Pas de problème… Rien que le titre annonce la couleur : on ne va pas trop se fatiguer avec la cohérence, mais on va essayer de passer un bon moment — et ma foi, contrat à moitié rempli.
Aux commandes, Georges Lautner, artisan bien connu du cinéma populaire hexagonal, qui sort ici une comédie d’action comme on en faisait à la chaîne à l’époque : un mélange de flingues, de poursuites et de bons mots plus ou moins inspirés. On est loin du panache des Les Tontons flingueurs, mais l’ombre plane encore quelque part, surtout dans l’intention.
Côté casting, c’est buffet à volonté. On retrouve Miou-Miou, Bernard Menez et Henri Guybet — trio improbable, presque expérimental, comme si Lautner avait voulu tester une nouvelle recette sans lire la notice. Autour d’eux gravite une galerie de seconds rôles qui sentent bon le cinéma français d’époque : Annie Duperey, toujours impeccable, Maria Pacôme, impériale comme à son habitude, et la délicieuse Renée Saint-Cyr, qui apporte une classe naturelle là où le scénario, lui, arrive en pantoufles.
Parce que oui, parlons-en du scénario : on est sur du solide… comme une biscotte oubliée derrière le radiateur. Ça tient, mais ça s’effrite dès qu’on appuie un peu. Une intrigue cousue de fil blanc, des rebondissements qu’on voit venir avec les phares allumés, et des dialogues qui oscillent entre la saillie amusante et la blague de fin de banquet.
Mais attention, tout n’est pas à jeter dans la poubelle du cinéma du dimanche soir. L’ouverture propose quelques cascades honnêtes — on sent que les cascadeurs ont été nourris et logés — et Lautner, vieux briscard, sait encore poser une scène et maintenir un certain rythme. Ça bouge, ça parle, ça tire : le minimum syndical est assuré.
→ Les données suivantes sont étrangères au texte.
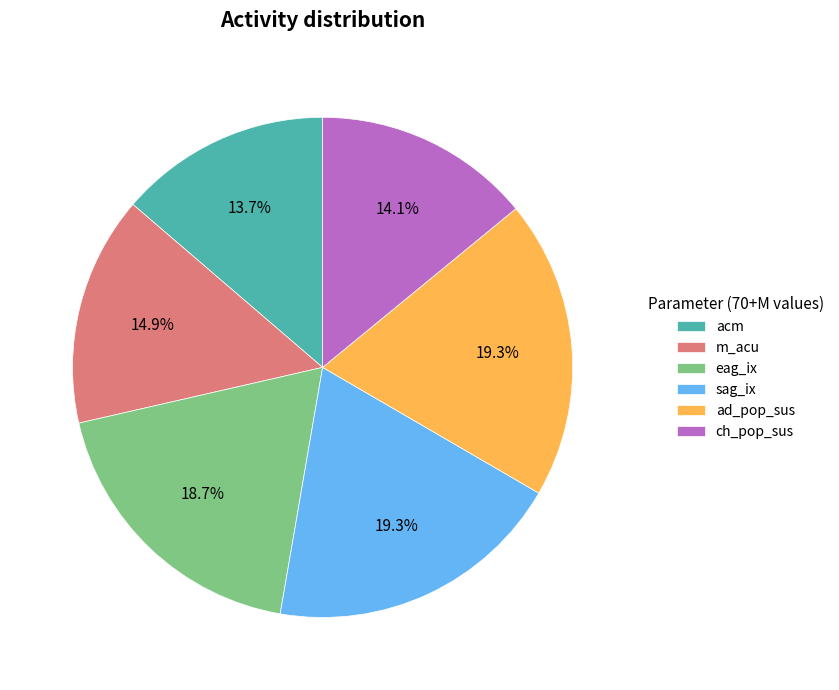

Count the number of slices in the pie.

6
Petite anecdote de tournage : à cette époque, Lautner enchaîne les productions avec une efficacité quasi industrielle, souvent avec des équipes fidèles. Il travaille encore dans l’esprit des années 60, alors que le cinéma français glisse doucement vers autre chose — ce qui donne à ce film un côté un peu “hors du temps”, déjà nostalgique au moment même de sa sortie.
Quant aux acteurs, disons-le franchement : tout le monde ne joue pas dans le même film. Certains font le service minimum, d’autres s’amusent clairement plus que le spectateur. Mais quand Annie Duperey ou Maria Pacôme apparaissent, il se passe quelque chose — un petit supplément d’âme, une élégance, un timing comique qui rappellent que le métier, ça ne s’improvise pas.
Au final, Pas de problème, c’est un peu comme un vieux sandwich triangle trouvé dans une station-service : ce n’est pas de la grande cuisine, mais ça se laisse consommer sans trop rechigner, surtout si on aime cette époque où le cinéma français faisait feu de tout bois avec une désinvolture presque touchante .Bref : de la série B, B comme “bon, allez, pourquoi pas”.